This long-running games convention had another instance at the start
of July, on a sweaty weekend but not as hot as the last few have been.
With images;
cc-by-sa on
everything.
Friday
After an uneventful drive, I got stuck in with
Jonathan Strange & Mr Norrell.
It's an odd game: you dash around Europe turning Invitations into
Introductions, and Introductions into Prestige, or keeping them back
to play as magic. When you use those to fill up cards, you gain
Magicianship, which is what you want to win the game (with a minimum
value, without which the big scary enemy will win instead).
Well, you can put Mrs Radcliffe on a card all you like, but she's
still only worth three points or a green magic symbol. The magic you
can play, which theoretically has elemental associations but which we
rapidly descended into calling pink, blue, grey, etc., is sharply
restricted by the event cards each round; you can expand that slightly
with your powers, but you also can only play cards that are in your
hand… and you need specific colours to fill up your Feats too. It felt
like trying to get a needle through a stack of gratings, more
frustrating than fun; there's also no player interaction apart from "I
took that card that you wanted" and "I have more prestige than you so
I go first". Not a game I'll be rushing to play again, alas.
We went on to
Evil High Priest,
which arrived last December but which I hadn't yet played. It's
clearly designed by and for Americans with big tables, but it's a
fairly straightforward worker placement game in which you're building
up multiple currencies (treasure, blood, magic, spellbooks) with the
aim of smashing the Elder Signs that hold your preferred Great Old One
in thrall.
It felt perhaps a bit bigger and more complicated than the mechanics
could really justify, but once we got the hang of it it moved along
fairly quickly. Good fun and I'll play again, though it may not end up
staying in my collection. Definitely needs a better rulebook.

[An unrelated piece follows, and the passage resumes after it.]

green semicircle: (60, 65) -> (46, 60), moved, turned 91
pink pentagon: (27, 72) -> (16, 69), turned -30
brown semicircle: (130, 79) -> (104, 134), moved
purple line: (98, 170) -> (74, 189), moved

Then I got into a playtest of Phil Masters's current secret RPG
project (not actually a secret but I won't bruit it about here, except
to say that a Brown Bess was involved).
Saturday
Hotel Breakfast is a Good Thing.
Started the gaming day with
Mag·Blast (Third Edition),
in which I did entirely terribly. Last time it was a long game in
which I slugged it out and won; this time it was over quickly, thanks
to some effective and aggressive play.
Next, a post-apocalyptic role-playing session with Dr Bob, in the
Summerland
setting. It's a haunting world, though we didn't dig far into the
"using your mental trauma to be more effective" side of things.
Definitely good fun, and not the sort of game I'd have tried without
knowing the GM.
Then we settled down for several sessions of
Flash Point: Fire Rescue.
First the garage, three players, where the Rescue Dog did a sterling
job while the rest of us ran around squashing the fires. A relatively
easy win, which set us up for what happened next.
The High Rise board, with four players, was more of a challenge, and things
went quite badly.
Finally the Hotel board, with six players. We did manage to set up a
conveyor to get the victims out, and had enough revealed to win; for a
while we were holding at three remaining damage cubes, with a
combination of Suppression Specialist to move the fire into the
eastern half of the building, and Driver/Operator to put it out with
the deck gun. But this couldn't last for ever, and it didn't.
Another cooperative game of things going horribly wrong, in
Red November.
Where Flash Point is a game in which you have lots of things you can
try and have to choose between them, this felt sticky; there was
almost always one obvious thing to do, but actually managing to do it
was very hard work. I like the timekeeping system, though.
Finally for the night,
Flamme Rouge,
with hills but no supply zones or cobbles. A tough race, and a game
that showed its subtlety in spite of some really quite simple rules.
Sunday
Chat with friends, then a couple of games of
Red7 (no photos)
before I set off early for home to meet friends there.